Nathan Gilmour chats a spell with David Grubbs and Michial Farmer about Psalm 119. The trio ranges from the literary form of the verse to the ways that the Psalm has shaped the identities of monks and fundamentalists, landing eventually on some pedagogical speculation.

2 thoughts on “The Christian Humanist Podcast, Episode #146: Psalm 119”
  1. A minoe correction.  Nathan’s description of hexameter was pretty accurate. It’s not true, however, that each line has six long syllables, but six feet, since any sequence of short-short in the first 5 feet can be replaced by a single long-syllable.  That substitution affords the poet quite a bit of freedom in his line, even though the dactylic rhythm (dum-diddy) predominates.

    Rodney Merrill has translated the Iliad and Odyssey into English hexameter verse.  Even though our verse forms are based on stress instead of vowel-length, it still gives you a pretty good feel for the hexameter (as someone who’s read a lot of Homer aloud in Greek, I can say that Merrill’s rhythm feels quite familiar).  Anyone who’d like a sample of what the hexameter sounds like in English can go here:

  2. Another edifying episode.  Thank you!  Regarding the use of psalms in worship services in the Orthodox Presbyterian Church (OPC).  There is a broad distribution of usage in the OPC.  Some churches will only sing songs based on the psalter (psalms in English put to music) and with no instruments.  These churches are a lot like the RPCNA (Reformed Presbyterian Church in North America).  All you get is a pitch-pipe and a psalm when it comes to music and worshipping God through singing.  Personally I am not convinced that the New Testament Church is to worship Christ only in the types and shadows that are found in the Book of Psalms.  Psalms are important.  Psalms are beautiful.  Psalms are for Christians today.  But we have God’s people in both Old and New Testaments singing praises to God with new songs, hymns, and spiritual songs.  And Christ has come.  The fullness of God’s revelation has come in Christ.  We have the realty that the psalms spoke of only in the types and shadows of the Old Testament (with respect to the Messiah and his particular mission / ministry).  I’d say that the OPC churches that practice “exclusive psalmody”are in the minority.

    The vast majority of OPC churches use the psalms frequently in worship, including preaching sermons from the Book of Psalms.  However, they don’t use them exclusively when it comes to singing in worship.

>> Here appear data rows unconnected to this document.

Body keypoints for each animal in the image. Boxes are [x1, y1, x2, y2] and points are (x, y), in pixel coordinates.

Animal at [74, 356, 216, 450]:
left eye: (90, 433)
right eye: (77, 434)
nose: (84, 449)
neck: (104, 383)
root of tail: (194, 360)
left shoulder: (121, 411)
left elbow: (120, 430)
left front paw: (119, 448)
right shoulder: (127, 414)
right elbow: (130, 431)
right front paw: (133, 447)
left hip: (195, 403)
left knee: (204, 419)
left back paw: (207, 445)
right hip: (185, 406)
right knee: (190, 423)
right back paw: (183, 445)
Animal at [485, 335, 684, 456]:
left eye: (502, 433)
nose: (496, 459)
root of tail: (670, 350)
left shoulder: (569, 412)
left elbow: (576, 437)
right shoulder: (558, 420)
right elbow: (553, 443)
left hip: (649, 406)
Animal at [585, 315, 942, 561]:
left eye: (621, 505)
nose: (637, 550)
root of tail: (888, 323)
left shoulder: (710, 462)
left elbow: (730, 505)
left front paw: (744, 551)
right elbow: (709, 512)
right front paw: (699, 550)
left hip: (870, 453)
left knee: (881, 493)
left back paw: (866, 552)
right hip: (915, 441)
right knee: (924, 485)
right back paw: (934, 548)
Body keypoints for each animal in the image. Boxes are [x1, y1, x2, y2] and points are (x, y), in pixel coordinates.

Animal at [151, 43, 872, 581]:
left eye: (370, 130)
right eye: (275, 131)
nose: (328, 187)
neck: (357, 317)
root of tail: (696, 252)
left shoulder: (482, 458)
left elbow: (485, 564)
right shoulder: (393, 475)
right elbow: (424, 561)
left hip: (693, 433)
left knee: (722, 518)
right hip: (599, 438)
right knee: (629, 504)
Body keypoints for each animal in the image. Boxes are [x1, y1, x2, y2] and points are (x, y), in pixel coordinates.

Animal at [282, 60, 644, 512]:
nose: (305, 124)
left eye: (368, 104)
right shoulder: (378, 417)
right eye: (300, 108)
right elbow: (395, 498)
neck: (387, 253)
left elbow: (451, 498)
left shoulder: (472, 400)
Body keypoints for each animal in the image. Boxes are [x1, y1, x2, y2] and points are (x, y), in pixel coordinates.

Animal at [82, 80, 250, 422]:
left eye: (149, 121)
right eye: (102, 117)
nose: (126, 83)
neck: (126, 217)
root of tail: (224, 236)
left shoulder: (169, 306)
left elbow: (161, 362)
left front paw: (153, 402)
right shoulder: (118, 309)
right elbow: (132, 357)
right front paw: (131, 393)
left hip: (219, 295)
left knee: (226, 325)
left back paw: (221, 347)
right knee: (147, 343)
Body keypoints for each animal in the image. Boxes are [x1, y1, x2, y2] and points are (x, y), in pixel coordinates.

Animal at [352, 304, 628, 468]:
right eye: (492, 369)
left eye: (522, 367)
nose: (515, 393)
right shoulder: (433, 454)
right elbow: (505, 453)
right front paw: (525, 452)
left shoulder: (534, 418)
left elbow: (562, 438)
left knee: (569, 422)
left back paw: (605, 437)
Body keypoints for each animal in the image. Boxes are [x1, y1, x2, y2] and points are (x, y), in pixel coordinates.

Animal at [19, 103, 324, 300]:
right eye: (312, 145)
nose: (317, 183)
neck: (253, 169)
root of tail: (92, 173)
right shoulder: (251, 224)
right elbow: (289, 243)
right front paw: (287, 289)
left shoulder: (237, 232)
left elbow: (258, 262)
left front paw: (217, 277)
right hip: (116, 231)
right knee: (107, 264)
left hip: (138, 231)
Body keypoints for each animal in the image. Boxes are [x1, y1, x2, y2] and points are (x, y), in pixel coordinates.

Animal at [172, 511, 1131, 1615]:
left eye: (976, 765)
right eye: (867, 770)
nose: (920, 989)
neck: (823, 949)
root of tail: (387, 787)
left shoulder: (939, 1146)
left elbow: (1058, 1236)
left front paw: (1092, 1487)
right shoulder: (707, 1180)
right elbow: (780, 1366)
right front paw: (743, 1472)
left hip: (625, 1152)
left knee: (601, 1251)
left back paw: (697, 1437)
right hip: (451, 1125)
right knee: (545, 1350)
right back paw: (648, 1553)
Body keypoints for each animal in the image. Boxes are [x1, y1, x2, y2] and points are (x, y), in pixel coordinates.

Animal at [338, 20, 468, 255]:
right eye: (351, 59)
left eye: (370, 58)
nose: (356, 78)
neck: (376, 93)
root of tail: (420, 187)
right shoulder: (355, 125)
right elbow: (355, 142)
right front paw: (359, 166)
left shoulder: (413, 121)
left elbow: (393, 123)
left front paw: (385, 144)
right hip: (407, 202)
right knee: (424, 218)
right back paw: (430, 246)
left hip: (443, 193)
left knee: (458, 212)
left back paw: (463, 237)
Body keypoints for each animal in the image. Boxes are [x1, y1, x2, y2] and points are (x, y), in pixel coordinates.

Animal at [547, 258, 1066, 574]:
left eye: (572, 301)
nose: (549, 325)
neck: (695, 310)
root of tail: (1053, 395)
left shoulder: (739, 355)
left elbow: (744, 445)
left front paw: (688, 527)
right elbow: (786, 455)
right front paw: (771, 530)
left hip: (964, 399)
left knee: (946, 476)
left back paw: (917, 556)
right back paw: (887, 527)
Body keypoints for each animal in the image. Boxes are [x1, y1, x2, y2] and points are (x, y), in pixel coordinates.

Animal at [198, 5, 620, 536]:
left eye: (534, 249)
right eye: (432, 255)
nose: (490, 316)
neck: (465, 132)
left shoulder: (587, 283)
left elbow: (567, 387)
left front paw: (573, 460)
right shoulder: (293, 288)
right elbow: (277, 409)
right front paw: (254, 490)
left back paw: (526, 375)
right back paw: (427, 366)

Also, it is not uncommon for a presbytery to assign a psalm as the preaching text for a candidate for ministry during examinations.  They want to see if that candidate can preach Christ out of the Old Testament.  The OPC is also working with the United Reformed Church in North America (URCNA) on a new psalter-hymnal for publication and use in worship services.  The psalter portion is complete.  Now they are working on what hymns will be included.

    My particular OPC church uses psalms on a weekly basis throughout the service.  Typically we receive a call to worship by the minister reading a psalm or verses from a psalm (e.g., Psalm 95:6).  That is followed by the Gloria Patri, and after we sign the G.P. we have an Apostolic greeting that is a responsive reading that uses a NT epistle and an excerpt of a psalm (e.g., 1 Corinthians 1:3 followed by Psalm 67:1-2).  We use the (red) Trinity Hymnal which has a lot of songs that are psalms put to music and we frequently sing these songs though not exclusively.

    Thanks for spending time to mine some nuggets out of Psalm 119.